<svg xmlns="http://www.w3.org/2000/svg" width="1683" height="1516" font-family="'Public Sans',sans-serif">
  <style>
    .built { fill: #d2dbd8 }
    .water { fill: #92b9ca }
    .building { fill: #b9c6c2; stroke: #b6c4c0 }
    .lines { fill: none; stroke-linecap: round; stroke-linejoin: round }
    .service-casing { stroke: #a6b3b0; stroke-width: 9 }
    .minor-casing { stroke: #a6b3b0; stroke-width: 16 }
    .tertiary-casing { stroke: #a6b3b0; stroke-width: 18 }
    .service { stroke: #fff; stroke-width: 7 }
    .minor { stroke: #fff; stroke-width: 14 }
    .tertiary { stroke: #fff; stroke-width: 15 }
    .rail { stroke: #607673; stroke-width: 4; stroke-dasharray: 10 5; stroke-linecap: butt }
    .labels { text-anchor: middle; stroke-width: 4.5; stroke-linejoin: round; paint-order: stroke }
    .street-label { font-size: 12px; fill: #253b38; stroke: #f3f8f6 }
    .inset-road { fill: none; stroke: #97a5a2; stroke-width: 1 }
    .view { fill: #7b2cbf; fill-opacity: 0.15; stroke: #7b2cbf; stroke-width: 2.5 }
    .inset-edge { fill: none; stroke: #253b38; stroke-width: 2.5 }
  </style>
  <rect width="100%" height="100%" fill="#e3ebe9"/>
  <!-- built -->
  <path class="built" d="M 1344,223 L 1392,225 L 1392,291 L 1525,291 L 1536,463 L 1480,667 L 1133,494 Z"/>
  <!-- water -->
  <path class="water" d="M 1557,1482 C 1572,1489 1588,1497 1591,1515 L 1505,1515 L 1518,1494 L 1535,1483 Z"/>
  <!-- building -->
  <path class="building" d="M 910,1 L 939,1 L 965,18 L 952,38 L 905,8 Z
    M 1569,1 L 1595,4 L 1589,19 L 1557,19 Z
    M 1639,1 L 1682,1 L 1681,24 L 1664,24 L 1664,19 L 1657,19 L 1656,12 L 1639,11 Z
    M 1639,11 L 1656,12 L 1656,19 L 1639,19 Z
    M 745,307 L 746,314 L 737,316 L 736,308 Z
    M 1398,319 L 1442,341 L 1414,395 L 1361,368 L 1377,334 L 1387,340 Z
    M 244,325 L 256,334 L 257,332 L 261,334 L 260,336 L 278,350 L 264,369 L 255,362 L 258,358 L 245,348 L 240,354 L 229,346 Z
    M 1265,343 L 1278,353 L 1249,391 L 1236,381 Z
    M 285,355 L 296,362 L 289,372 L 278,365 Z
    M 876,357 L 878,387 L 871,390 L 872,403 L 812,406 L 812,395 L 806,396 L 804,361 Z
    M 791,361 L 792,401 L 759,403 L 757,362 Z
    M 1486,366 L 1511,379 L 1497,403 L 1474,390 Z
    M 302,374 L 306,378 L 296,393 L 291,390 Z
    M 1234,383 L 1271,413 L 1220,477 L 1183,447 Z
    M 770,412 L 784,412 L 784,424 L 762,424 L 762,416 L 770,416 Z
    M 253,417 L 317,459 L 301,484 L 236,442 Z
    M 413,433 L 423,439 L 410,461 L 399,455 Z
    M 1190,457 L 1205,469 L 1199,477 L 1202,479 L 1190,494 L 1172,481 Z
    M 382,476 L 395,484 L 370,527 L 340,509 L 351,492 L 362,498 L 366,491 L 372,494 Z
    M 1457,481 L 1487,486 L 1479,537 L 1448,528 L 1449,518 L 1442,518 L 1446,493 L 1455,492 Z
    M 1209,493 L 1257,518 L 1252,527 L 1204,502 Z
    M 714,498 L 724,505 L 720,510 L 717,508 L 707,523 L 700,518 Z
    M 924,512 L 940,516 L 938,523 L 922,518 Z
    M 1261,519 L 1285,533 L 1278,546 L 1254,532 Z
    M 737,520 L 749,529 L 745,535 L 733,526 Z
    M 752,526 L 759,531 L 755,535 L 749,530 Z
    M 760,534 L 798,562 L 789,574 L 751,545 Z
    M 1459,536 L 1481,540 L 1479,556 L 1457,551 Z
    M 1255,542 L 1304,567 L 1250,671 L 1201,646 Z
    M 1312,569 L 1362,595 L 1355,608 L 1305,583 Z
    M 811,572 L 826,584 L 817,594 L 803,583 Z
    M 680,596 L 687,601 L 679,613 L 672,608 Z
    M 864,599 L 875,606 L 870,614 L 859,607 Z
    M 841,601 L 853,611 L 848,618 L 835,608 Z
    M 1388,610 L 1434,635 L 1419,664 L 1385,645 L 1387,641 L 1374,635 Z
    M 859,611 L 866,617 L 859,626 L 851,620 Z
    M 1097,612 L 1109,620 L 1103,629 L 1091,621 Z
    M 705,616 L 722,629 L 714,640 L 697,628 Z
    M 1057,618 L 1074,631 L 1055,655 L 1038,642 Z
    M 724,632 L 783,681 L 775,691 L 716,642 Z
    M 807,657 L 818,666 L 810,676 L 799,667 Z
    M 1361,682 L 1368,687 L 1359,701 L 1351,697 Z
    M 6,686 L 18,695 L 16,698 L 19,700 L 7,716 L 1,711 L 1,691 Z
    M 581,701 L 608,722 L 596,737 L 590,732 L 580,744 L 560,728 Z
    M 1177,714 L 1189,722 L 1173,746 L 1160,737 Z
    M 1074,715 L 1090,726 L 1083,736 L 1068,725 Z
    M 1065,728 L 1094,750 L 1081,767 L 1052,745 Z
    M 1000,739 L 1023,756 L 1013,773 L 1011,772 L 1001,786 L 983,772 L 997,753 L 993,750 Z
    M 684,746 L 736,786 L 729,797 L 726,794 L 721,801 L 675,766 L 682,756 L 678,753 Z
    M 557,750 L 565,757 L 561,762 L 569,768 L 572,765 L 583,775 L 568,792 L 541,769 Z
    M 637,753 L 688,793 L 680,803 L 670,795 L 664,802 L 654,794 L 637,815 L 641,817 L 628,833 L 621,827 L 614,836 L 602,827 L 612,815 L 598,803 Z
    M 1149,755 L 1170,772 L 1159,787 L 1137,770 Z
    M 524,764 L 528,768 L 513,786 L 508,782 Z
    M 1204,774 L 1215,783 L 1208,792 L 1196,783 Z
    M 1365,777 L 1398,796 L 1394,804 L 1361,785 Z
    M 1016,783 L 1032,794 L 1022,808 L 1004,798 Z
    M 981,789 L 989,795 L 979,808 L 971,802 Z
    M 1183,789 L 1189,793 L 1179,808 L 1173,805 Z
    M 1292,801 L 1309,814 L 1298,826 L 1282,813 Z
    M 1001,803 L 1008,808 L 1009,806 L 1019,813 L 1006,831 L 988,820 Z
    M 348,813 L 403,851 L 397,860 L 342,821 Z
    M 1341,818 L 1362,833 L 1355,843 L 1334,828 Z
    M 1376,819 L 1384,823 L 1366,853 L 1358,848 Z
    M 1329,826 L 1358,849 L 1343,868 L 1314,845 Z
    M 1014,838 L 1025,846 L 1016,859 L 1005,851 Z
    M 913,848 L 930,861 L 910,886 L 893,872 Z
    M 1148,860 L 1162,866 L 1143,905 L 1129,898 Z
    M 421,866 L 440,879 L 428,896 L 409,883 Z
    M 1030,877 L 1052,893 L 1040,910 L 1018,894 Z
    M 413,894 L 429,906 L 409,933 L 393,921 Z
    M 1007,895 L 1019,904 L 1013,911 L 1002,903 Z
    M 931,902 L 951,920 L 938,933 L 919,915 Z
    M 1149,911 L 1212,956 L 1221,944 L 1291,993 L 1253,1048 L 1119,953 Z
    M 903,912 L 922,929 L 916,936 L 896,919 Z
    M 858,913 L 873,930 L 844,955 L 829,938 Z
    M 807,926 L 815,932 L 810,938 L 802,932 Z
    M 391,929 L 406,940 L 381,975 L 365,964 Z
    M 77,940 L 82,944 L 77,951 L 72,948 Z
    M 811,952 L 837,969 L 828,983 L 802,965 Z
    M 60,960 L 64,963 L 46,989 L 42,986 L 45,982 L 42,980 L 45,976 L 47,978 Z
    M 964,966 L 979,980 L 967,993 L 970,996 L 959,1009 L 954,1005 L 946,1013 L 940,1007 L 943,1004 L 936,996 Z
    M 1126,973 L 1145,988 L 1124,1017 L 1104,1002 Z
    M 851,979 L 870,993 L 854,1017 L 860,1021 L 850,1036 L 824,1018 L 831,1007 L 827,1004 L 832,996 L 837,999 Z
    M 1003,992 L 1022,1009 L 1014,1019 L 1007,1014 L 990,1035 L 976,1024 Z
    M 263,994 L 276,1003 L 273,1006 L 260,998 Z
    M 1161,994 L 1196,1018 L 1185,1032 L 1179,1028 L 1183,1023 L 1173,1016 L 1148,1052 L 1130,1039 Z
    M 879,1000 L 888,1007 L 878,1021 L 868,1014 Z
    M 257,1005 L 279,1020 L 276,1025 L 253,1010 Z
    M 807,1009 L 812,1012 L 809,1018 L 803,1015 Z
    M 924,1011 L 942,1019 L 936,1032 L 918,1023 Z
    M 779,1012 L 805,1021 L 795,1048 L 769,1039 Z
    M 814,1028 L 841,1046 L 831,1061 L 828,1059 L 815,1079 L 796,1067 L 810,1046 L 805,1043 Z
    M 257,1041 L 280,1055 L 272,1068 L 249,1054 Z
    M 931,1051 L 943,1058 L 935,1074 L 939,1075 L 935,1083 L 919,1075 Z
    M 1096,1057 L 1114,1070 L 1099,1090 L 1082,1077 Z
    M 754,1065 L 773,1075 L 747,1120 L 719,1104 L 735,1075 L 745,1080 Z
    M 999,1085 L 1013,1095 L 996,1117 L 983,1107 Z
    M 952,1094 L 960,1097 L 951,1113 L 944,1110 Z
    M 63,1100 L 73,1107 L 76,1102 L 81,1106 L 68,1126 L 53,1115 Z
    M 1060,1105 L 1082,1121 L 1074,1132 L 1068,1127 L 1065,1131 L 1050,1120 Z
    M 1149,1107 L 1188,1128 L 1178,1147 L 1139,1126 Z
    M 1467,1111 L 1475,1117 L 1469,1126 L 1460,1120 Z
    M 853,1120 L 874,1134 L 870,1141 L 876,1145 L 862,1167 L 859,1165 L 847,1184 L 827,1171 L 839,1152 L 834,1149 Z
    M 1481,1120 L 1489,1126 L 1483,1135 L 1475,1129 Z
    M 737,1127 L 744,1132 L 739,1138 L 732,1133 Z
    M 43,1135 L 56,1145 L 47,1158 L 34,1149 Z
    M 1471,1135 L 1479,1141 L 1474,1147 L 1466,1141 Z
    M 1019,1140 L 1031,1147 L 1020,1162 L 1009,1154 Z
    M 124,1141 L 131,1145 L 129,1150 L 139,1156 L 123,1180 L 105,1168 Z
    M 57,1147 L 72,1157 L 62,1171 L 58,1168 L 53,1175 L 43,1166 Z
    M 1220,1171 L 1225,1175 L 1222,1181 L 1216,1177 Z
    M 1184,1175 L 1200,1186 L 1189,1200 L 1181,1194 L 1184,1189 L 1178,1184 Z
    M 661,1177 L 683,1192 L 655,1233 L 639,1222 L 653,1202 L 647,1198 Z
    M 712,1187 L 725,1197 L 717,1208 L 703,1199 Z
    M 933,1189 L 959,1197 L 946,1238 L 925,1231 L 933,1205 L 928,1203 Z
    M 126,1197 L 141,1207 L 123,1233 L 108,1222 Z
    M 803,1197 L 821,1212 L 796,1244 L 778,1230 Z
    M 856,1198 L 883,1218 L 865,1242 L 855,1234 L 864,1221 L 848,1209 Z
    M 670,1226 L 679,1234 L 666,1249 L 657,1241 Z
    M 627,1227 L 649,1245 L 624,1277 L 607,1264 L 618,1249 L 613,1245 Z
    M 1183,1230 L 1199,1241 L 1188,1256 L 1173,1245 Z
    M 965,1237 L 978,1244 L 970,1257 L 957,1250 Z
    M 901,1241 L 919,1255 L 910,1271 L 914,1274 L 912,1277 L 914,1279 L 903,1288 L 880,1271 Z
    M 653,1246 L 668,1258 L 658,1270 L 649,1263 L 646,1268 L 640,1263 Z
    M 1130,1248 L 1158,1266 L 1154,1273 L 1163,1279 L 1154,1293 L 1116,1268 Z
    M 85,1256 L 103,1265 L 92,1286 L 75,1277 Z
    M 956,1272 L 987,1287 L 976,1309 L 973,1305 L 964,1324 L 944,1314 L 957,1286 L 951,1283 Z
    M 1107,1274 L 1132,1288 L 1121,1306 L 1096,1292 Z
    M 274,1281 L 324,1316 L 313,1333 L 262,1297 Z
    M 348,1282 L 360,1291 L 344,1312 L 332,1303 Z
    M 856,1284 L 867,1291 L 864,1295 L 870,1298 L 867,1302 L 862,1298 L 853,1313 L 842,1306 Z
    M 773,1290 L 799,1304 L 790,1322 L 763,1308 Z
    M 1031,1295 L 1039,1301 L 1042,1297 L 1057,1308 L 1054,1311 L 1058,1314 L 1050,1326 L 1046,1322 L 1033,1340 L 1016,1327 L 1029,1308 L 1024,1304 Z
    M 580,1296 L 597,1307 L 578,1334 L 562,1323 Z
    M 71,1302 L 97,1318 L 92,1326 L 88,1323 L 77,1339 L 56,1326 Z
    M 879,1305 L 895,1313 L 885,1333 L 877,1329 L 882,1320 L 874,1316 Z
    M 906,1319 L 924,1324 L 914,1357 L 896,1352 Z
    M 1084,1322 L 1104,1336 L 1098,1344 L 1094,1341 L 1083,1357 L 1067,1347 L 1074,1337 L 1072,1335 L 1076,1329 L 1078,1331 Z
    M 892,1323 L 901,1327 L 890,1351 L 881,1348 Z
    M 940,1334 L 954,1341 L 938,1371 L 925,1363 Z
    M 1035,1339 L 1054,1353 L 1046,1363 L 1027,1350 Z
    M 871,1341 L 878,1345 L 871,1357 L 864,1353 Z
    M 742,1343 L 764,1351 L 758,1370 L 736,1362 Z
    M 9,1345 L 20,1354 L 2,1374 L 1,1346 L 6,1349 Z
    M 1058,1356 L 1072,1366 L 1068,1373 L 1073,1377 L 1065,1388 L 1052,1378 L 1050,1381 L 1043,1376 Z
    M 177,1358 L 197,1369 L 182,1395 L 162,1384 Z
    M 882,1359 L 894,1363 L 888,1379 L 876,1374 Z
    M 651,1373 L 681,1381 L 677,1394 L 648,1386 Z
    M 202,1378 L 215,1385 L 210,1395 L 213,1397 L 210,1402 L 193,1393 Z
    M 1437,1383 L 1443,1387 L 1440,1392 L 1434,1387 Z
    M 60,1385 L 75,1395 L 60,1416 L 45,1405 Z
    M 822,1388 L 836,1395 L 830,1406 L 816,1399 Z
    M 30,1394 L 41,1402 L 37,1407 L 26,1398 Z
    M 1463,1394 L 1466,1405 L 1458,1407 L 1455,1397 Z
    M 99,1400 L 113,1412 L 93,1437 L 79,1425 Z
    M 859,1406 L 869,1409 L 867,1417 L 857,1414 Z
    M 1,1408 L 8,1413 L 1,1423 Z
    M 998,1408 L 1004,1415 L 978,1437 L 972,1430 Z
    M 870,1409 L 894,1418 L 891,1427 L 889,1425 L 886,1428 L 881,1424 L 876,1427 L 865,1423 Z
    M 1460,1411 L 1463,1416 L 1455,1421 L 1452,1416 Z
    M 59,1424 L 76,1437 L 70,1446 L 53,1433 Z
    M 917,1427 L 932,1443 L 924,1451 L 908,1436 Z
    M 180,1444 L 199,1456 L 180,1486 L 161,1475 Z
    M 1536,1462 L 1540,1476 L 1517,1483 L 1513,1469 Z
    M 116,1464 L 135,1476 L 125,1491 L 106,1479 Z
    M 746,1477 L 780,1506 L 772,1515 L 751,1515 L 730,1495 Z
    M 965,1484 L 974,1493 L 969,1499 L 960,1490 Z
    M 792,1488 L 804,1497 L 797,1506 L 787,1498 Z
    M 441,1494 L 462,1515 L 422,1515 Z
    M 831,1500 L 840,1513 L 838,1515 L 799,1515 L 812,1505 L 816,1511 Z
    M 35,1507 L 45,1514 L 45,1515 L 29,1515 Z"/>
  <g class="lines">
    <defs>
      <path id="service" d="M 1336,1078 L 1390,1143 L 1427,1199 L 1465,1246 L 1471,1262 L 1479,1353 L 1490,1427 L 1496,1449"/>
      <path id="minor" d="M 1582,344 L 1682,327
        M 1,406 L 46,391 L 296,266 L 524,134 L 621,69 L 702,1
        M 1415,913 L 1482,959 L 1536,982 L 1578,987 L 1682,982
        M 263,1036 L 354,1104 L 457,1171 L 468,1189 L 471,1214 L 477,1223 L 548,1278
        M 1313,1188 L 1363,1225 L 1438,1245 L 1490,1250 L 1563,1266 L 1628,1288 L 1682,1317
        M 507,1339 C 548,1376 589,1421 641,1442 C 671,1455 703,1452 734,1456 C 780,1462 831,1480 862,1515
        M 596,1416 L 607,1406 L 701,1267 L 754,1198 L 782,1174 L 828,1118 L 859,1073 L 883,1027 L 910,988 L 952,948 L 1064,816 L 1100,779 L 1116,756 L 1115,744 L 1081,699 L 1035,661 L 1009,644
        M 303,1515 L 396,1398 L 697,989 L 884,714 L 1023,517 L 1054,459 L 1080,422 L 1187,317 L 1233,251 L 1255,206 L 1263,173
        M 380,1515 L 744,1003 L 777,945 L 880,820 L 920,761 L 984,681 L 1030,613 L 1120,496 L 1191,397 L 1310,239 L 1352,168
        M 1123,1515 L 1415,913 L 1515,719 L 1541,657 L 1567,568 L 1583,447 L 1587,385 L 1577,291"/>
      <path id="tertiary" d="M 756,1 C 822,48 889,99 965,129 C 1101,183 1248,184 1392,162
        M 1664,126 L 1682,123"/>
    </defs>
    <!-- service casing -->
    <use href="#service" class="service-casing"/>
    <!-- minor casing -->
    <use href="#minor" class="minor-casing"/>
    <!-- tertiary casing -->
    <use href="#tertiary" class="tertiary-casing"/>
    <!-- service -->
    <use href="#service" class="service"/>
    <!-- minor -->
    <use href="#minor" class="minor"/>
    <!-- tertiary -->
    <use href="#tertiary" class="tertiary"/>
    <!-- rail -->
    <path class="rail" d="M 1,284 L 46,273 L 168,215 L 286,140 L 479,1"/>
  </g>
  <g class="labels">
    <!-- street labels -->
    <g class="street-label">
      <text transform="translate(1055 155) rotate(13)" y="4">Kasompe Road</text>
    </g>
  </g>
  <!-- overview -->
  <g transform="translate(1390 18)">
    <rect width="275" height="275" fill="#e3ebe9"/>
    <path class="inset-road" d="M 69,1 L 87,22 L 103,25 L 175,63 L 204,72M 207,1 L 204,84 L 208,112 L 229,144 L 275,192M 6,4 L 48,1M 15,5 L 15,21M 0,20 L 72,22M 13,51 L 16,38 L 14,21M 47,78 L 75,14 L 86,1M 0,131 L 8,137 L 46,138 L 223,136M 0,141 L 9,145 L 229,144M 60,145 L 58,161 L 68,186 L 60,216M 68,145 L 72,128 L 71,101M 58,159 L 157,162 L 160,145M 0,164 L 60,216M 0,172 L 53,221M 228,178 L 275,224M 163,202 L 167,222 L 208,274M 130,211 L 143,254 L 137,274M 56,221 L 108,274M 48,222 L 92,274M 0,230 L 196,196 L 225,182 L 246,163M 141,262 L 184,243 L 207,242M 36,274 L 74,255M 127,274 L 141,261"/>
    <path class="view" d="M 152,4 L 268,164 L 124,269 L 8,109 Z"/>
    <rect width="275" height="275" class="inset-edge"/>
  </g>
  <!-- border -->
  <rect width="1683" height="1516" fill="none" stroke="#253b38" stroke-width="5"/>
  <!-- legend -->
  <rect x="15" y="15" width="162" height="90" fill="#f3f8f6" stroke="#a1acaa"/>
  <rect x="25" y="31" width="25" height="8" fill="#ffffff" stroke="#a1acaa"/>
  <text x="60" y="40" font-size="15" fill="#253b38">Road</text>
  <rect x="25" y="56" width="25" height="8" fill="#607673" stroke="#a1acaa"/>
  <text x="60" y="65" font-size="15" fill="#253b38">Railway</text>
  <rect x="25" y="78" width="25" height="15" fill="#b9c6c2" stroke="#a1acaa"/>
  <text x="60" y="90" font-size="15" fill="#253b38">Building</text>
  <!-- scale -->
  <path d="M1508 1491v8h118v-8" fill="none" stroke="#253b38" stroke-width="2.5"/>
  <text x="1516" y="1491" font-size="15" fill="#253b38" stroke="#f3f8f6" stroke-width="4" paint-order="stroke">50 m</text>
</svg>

Work task »
Copy every line of the data that holds the string "lines".

Worked solution »
    .lines { fill: none; stroke-linecap: round; stroke-linejoin: round }
  <g class="lines">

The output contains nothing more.